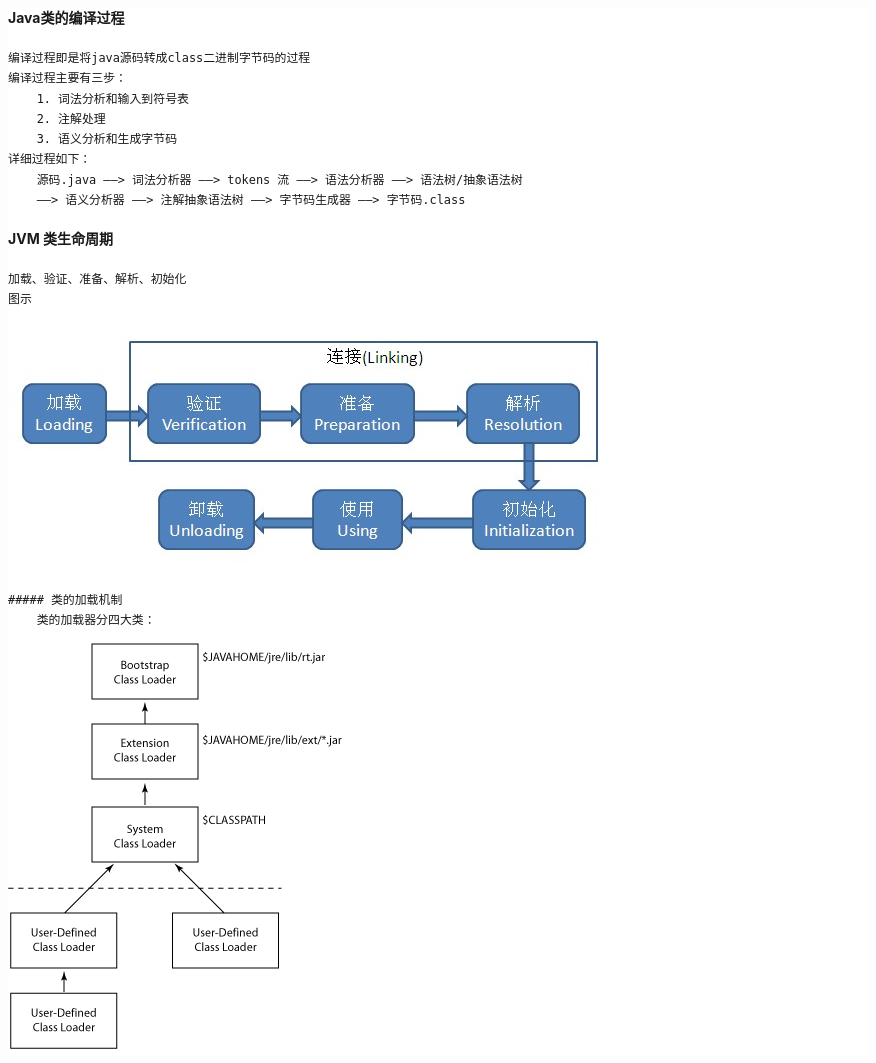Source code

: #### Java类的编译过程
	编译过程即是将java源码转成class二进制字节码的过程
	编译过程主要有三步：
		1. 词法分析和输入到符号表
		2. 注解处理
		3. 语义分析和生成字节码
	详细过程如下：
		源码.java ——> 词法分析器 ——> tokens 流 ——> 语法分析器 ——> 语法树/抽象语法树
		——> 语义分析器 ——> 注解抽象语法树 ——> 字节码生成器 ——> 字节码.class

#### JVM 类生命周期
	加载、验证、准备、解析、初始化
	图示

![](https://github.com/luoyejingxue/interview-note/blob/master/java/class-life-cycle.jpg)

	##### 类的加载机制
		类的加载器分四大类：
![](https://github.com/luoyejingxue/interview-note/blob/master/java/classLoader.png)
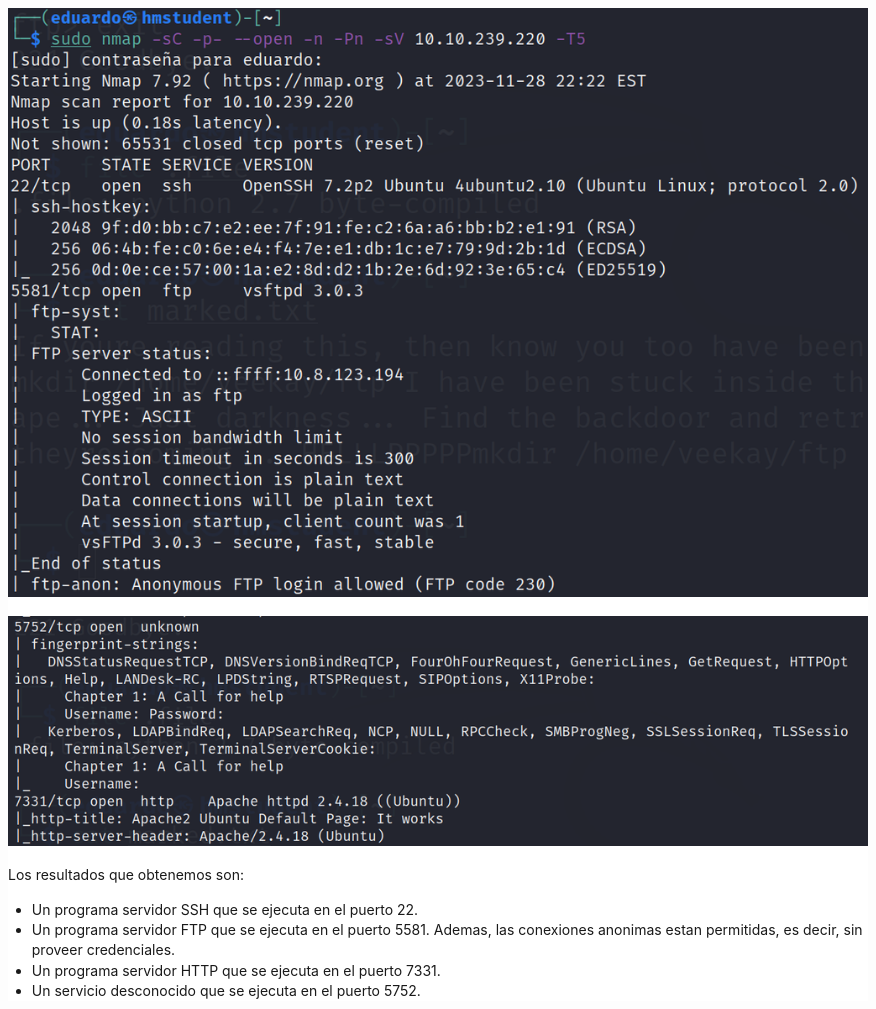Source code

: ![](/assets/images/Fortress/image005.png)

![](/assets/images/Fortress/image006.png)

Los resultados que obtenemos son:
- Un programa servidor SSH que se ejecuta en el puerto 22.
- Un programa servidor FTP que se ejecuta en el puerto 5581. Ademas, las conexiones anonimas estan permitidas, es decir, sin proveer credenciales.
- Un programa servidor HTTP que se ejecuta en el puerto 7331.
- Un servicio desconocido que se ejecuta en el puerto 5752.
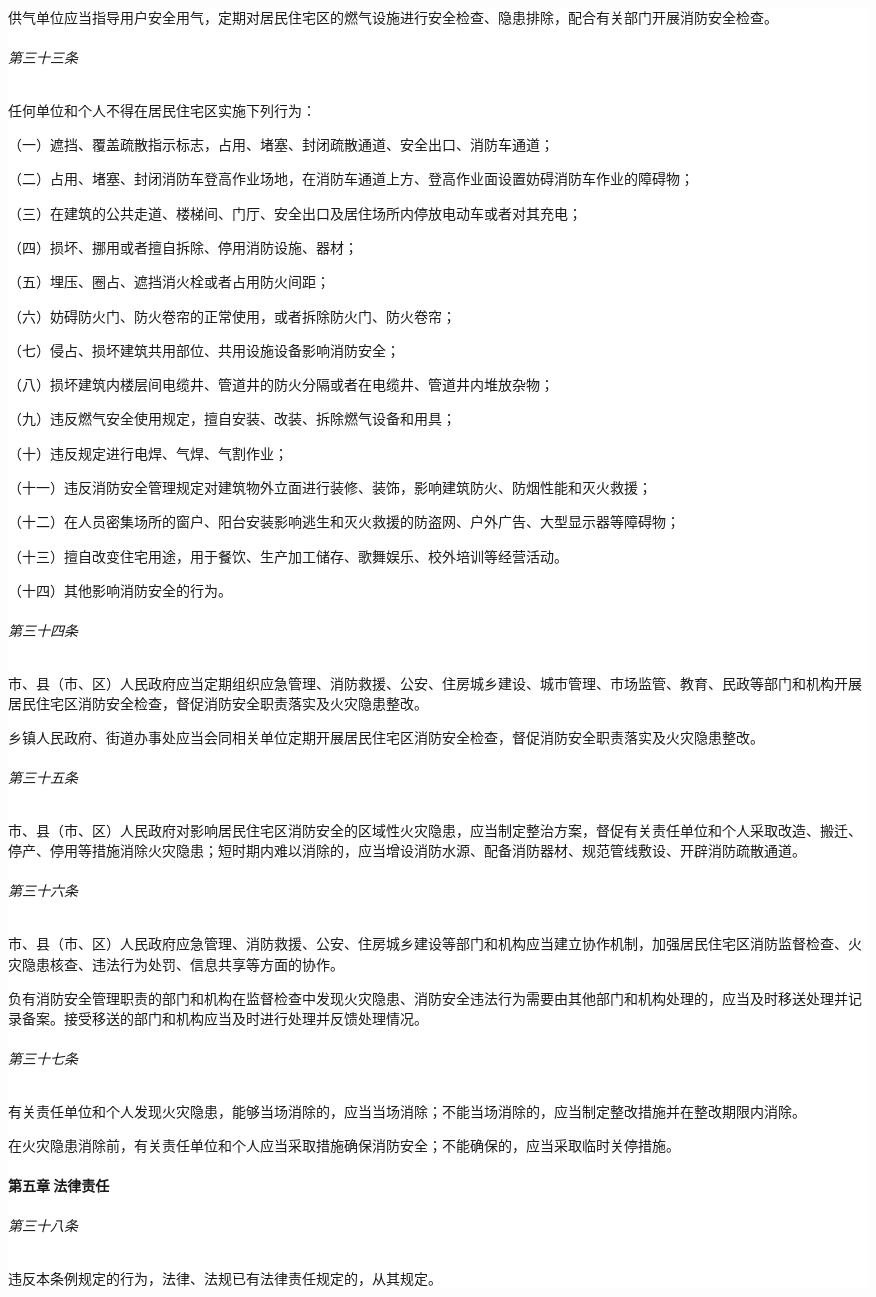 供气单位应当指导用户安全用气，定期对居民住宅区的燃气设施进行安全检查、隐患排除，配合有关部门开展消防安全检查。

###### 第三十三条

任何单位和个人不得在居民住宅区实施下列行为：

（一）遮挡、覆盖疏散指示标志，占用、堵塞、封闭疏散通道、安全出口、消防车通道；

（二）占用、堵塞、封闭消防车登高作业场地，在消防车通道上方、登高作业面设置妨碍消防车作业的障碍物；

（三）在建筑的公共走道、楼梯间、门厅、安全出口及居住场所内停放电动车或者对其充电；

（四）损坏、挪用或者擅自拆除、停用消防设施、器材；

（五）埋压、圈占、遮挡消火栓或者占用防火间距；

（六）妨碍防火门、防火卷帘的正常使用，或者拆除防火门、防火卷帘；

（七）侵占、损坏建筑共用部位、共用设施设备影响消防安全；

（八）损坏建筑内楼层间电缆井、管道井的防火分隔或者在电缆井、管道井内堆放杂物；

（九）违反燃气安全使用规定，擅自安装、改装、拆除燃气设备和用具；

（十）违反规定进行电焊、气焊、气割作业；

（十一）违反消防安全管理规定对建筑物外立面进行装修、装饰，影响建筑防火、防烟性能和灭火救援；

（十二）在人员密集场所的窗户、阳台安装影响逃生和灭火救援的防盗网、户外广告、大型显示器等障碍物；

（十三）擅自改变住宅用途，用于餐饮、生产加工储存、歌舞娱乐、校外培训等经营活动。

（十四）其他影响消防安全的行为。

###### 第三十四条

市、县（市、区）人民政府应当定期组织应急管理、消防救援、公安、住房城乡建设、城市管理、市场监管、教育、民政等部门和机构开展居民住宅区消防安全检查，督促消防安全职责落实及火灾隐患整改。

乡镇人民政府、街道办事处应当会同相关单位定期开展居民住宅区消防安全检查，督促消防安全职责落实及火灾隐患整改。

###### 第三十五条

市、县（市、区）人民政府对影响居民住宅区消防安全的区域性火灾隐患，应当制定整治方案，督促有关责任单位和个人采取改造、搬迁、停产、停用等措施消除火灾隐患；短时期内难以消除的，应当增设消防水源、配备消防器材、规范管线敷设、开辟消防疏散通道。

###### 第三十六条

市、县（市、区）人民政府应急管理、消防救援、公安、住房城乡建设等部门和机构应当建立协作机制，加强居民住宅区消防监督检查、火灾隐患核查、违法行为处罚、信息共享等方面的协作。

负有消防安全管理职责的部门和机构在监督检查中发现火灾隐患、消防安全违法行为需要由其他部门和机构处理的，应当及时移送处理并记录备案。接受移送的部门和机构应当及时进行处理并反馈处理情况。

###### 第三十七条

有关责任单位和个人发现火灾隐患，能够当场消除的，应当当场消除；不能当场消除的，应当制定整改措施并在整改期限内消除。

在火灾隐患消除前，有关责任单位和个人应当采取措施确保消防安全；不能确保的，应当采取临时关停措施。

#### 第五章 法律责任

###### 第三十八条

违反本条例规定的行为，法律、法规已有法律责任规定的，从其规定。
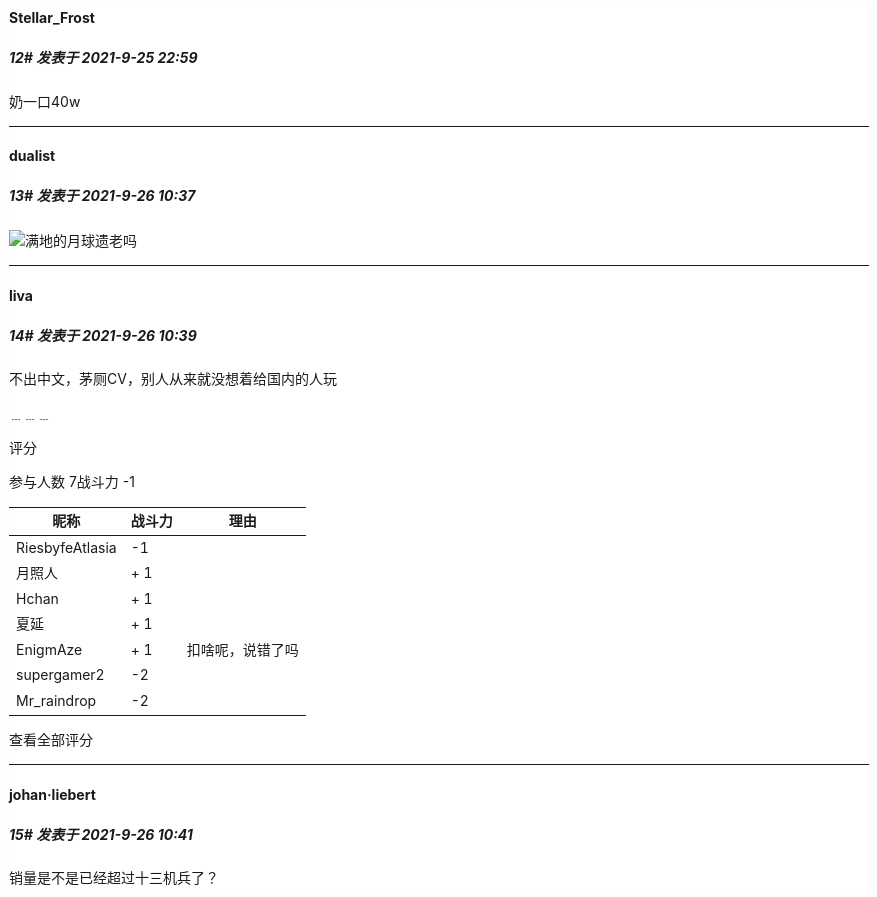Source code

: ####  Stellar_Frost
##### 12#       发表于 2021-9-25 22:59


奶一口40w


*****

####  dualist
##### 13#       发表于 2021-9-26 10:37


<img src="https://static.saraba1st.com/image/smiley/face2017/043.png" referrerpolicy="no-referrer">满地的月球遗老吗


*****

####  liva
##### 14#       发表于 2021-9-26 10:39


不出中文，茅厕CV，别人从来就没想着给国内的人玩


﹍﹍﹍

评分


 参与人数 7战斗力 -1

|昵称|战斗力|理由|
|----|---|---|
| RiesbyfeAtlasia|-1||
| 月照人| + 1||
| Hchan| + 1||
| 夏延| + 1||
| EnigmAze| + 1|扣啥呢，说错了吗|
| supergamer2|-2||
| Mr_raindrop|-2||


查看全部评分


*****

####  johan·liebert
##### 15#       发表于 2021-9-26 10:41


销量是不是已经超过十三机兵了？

◆ Exercise prompt: Change every "puerto" in the records above to "puerto TCP", keep everything else the same, and write out the records again without the pictures.

◆ Written reply:
Source code

: #### Java类的编译过程
	编译过程即是将java源码转成class二进制字节码的过程
	编译过程主要有三步：
		1. 词法分析和输入到符号表
		2. 注解处理
		3. 语义分析和生成字节码
	详细过程如下：
		源码.java ——> 词法分析器 ——> tokens 流 ——> 语法分析器 ——> 语法树/抽象语法树
		——> 语义分析器 ——> 注解抽象语法树 ——> 字节码生成器 ——> 字节码.class

#### JVM 类生命周期
	加载、验证、准备、解析、初始化
	图示

![](https://github.com/luoyejingxue/interview-note/blob/master/java/class-life-cycle.jpg)

	##### 类的加载机制
		类的加载器分四大类：
![](https://github.com/luoyejingxue/interview-note/blob/master/java/classLoader.png)
Source code

: ![](/assets/images/Fortress/image005.png)

![](/assets/images/Fortress/image006.png)

Los resultados que obtenemos son:
- Un programa servidor SSH que se ejecuta en el puerto TCP 22.
- Un programa servidor FTP que se ejecuta en el puerto TCP 5581. Ademas, las conexiones anonimas estan permitidas, es decir, sin proveer credenciales.
- Un programa servidor HTTP que se ejecuta en el puerto TCP 7331.
- Un servicio desconocido que se ejecuta en el puerto TCP 5752.
 供气单位应当指导用户安全用气，定期对居民住宅区的燃气设施进行安全检查、隐患排除，配合有关部门开展消防安全检查。

###### 第三十三条

任何单位和个人不得在居民住宅区实施下列行为：

（一）遮挡、覆盖疏散指示标志，占用、堵塞、封闭疏散通道、安全出口、消防车通道；

（二）占用、堵塞、封闭消防车登高作业场地，在消防车通道上方、登高作业面设置妨碍消防车作业的障碍物；

（三）在建筑的公共走道、楼梯间、门厅、安全出口及居住场所内停放电动车或者对其充电；

（四）损坏、挪用或者擅自拆除、停用消防设施、器材；

（五）埋压、圈占、遮挡消火栓或者占用防火间距；

（六）妨碍防火门、防火卷帘的正常使用，或者拆除防火门、防火卷帘；

（七）侵占、损坏建筑共用部位、共用设施设备影响消防安全；

（八）损坏建筑内楼层间电缆井、管道井的防火分隔或者在电缆井、管道井内堆放杂物；

（九）违反燃气安全使用规定，擅自安装、改装、拆除燃气设备和用具；

（十）违反规定进行电焊、气焊、气割作业；

（十一）违反消防安全管理规定对建筑物外立面进行装修、装饰，影响建筑防火、防烟性能和灭火救援；

（十二）在人员密集场所的窗户、阳台安装影响逃生和灭火救援的防盗网、户外广告、大型显示器等障碍物；

（十三）擅自改变住宅用途，用于餐饮、生产加工储存、歌舞娱乐、校外培训等经营活动。

（十四）其他影响消防安全的行为。

###### 第三十四条

市、县（市、区）人民政府应当定期组织应急管理、消防救援、公安、住房城乡建设、城市管理、市场监管、教育、民政等部门和机构开展居民住宅区消防安全检查，督促消防安全职责落实及火灾隐患整改。

乡镇人民政府、街道办事处应当会同相关单位定期开展居民住宅区消防安全检查，督促消防安全职责落实及火灾隐患整改。

###### 第三十五条

市、县（市、区）人民政府对影响居民住宅区消防安全的区域性火灾隐患，应当制定整治方案，督促有关责任单位和个人采取改造、搬迁、停产、停用等措施消除火灾隐患；短时期内难以消除的，应当增设消防水源、配备消防器材、规范管线敷设、开辟消防疏散通道。

###### 第三十六条

市、县（市、区）人民政府应急管理、消防救援、公安、住房城乡建设等部门和机构应当建立协作机制，加强居民住宅区消防监督检查、火灾隐患核查、违法行为处罚、信息共享等方面的协作。

负有消防安全管理职责的部门和机构在监督检查中发现火灾隐患、消防安全违法行为需要由其他部门和机构处理的，应当及时移送处理并记录备案。接受移送的部门和机构应当及时进行处理并反馈处理情况。

###### 第三十七条

有关责任单位和个人发现火灾隐患，能够当场消除的，应当当场消除；不能当场消除的，应当制定整改措施并在整改期限内消除。

在火灾隐患消除前，有关责任单位和个人应当采取措施确保消防安全；不能确保的，应当采取临时关停措施。

#### 第五章 法律责任

###### 第三十八条

违反本条例规定的行为，法律、法规已有法律责任规定的，从其规定。
Source code

: ####  Stellar_Frost
##### 12#       发表于 2021-9-25 22:59


奶一口40w


*****

####  dualist
##### 13#       发表于 2021-9-26 10:37


<img src="https://static.saraba1st.com/image/smiley/face2017/043.png" referrerpolicy="no-referrer">满地的月球遗老吗


*****

####  liva
##### 14#       发表于 2021-9-26 10:39


不出中文，茅厕CV，别人从来就没想着给国内的人玩


﹍﹍﹍

评分


 参与人数 7战斗力 -1

|昵称|战斗力|理由|
|----|---|---|
| RiesbyfeAtlasia|-1||
| 月照人| + 1||
| Hchan| + 1||
| 夏延| + 1||
| EnigmAze| + 1|扣啥呢，说错了吗|
| supergamer2|-2||
| Mr_raindrop|-2||


查看全部评分


*****

####  johan·liebert
##### 15#       发表于 2021-9-26 10:41


销量是不是已经超过十三机兵了？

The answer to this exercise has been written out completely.